VT: Gov. Shumlin, Mayor Weinberger, tech businesses announce upcoming Tech Jam | Susan Allen | VTDigger | Surfing the Broadband Bit Stream | Scoop.it

Joined by Burlington Mayor Miro Weinberger, tech business owners, economic development officials and others at the new business Ello in Burlington, Gov. Peter Shumlin today touted the upcoming 2014 Vermont Tech Jam being held on Friday and Saturday, and highlighted Vermont’s growing high-tech industry and national recognition.

“We’re at Ello today because this company – the hottest new social media site since Facebook — is a great example of this booming part of our economy,” Gov. Shumlin said. “Ello is not alone. There are new companies across Vermont looking for employees to take these cutting-edge jobs.
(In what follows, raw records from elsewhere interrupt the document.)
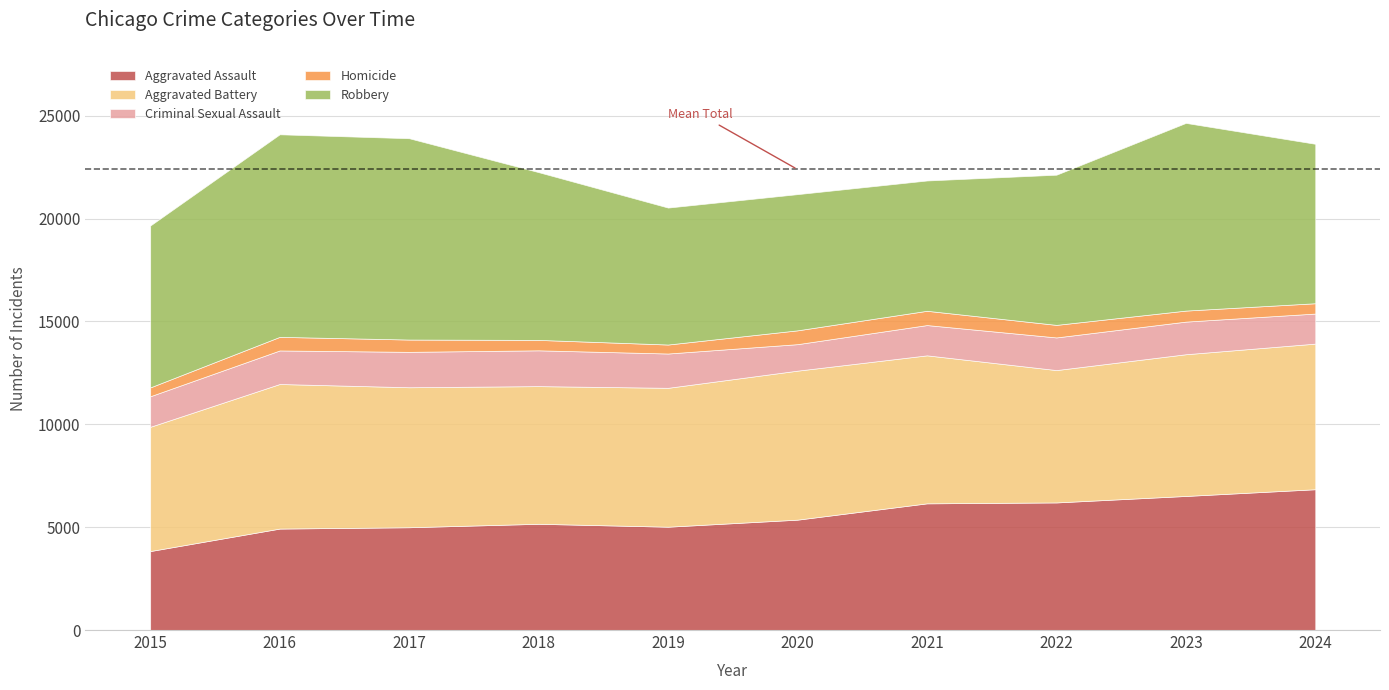

Is the value of Homicide at 2016 greater than the value of Criminal Sexual Assault at 2019?

No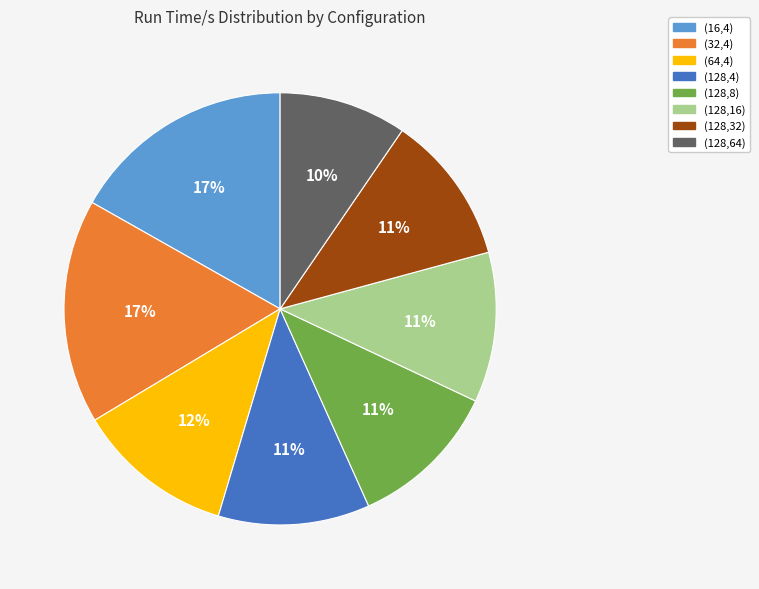

Is it true that (128,64) is 3% of the pie?

False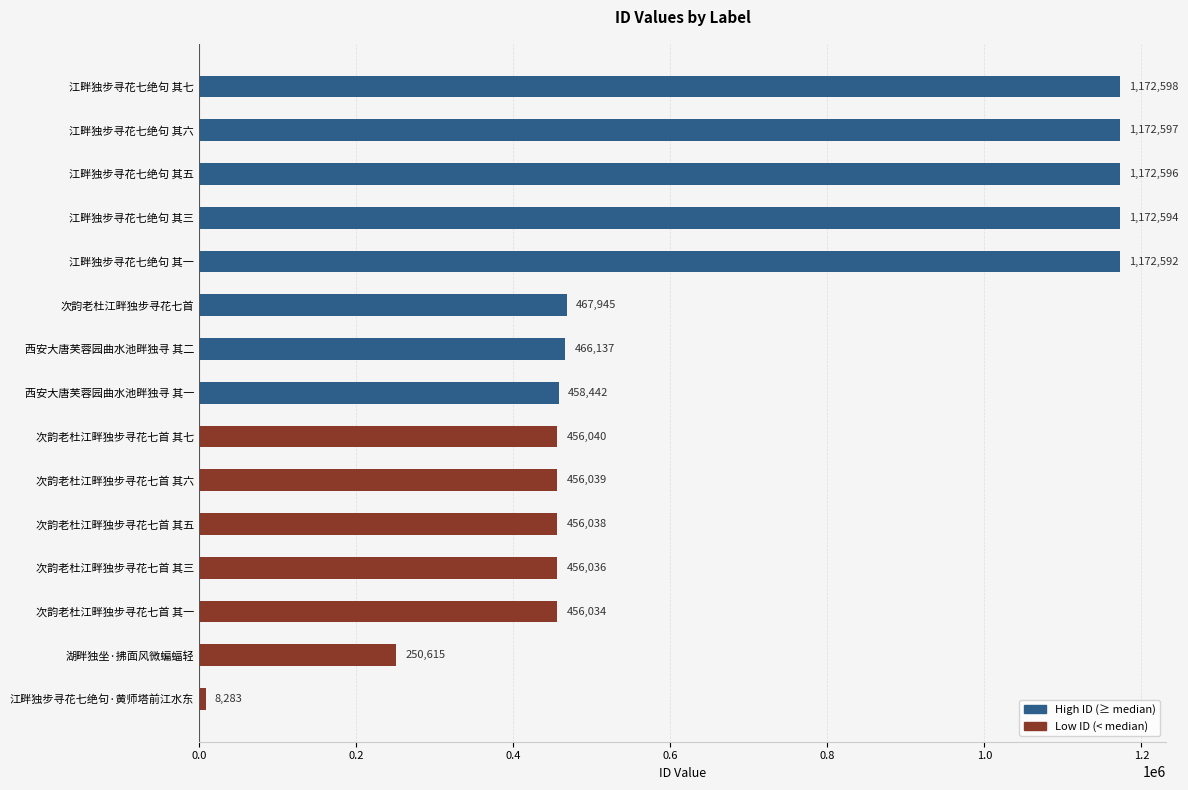

What is the average value?

652972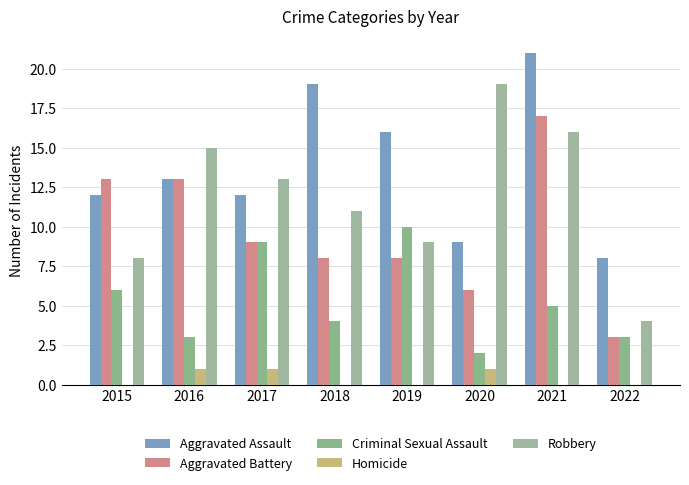

Which series has the largest total across all categories?

Aggravated Assault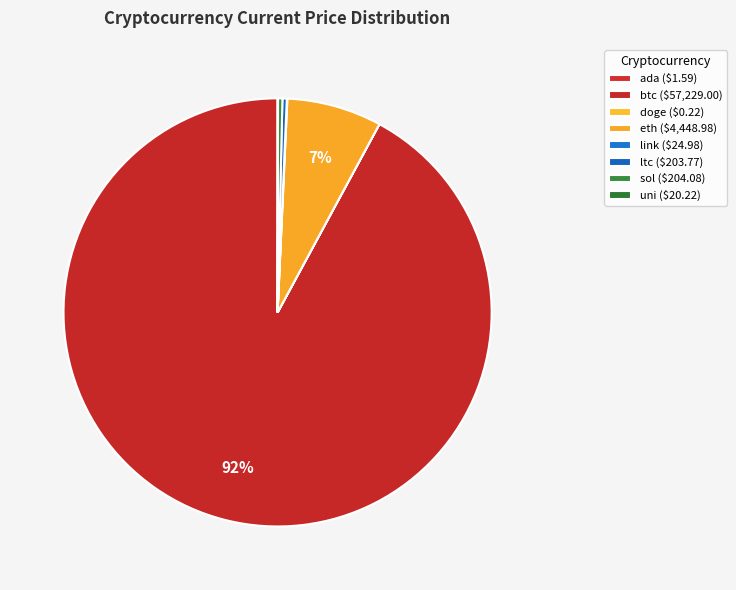

What is the change in value from doge to eth?

+4448.8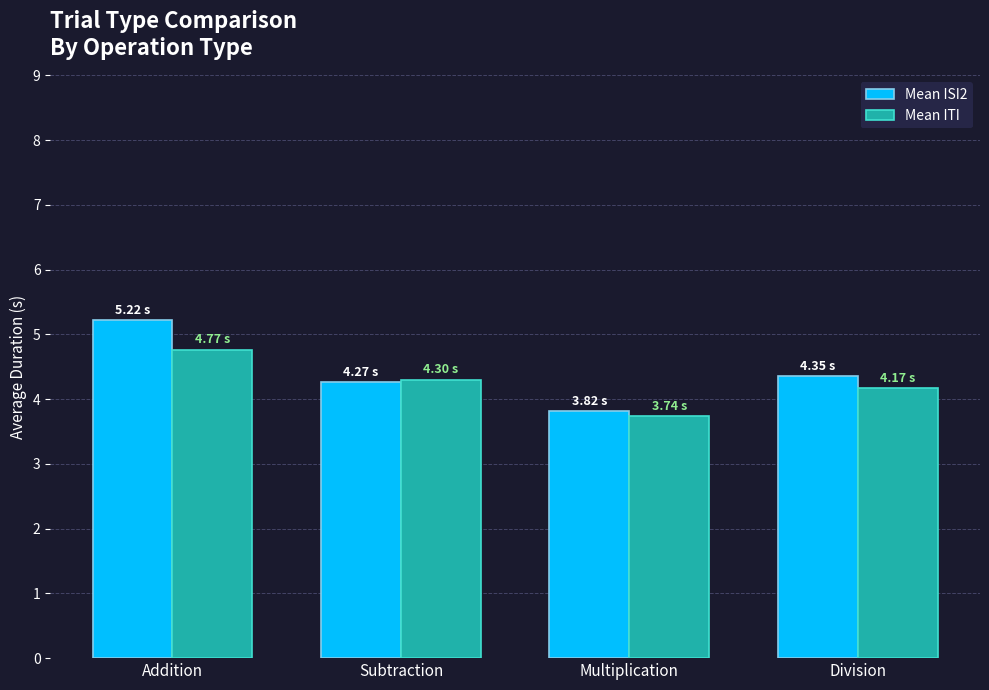

Reading right to left, extract all data points from this chart.

Mean ISI2: Division=4.4	Multiplication=3.8	Subtraction=4.3	Addition=5.2
Mean ITI: Division=4.2	Multiplication=3.7	Subtraction=4.3	Addition=4.8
The growing popularity of Vermont Tech Jam is a testament to this thriving sector of our economy.”

Ello, which was co-founded by CEO Paul Budnitz, is an ad-free social network site with the motto “Beautiful, Simple and Ad-Free.” The site has seen exponential growth since its launch, particularly from people seeking an alternative to Facebook.

“Like Vermont, Ello is beautiful. Also like Vermont, Ello does not allow billboard advertising of any kind,” said Budnitz. “Ello is a very Vermont business — this is a state with a long history of successful businesses that take a stand for what they believe in, and make money doing it.”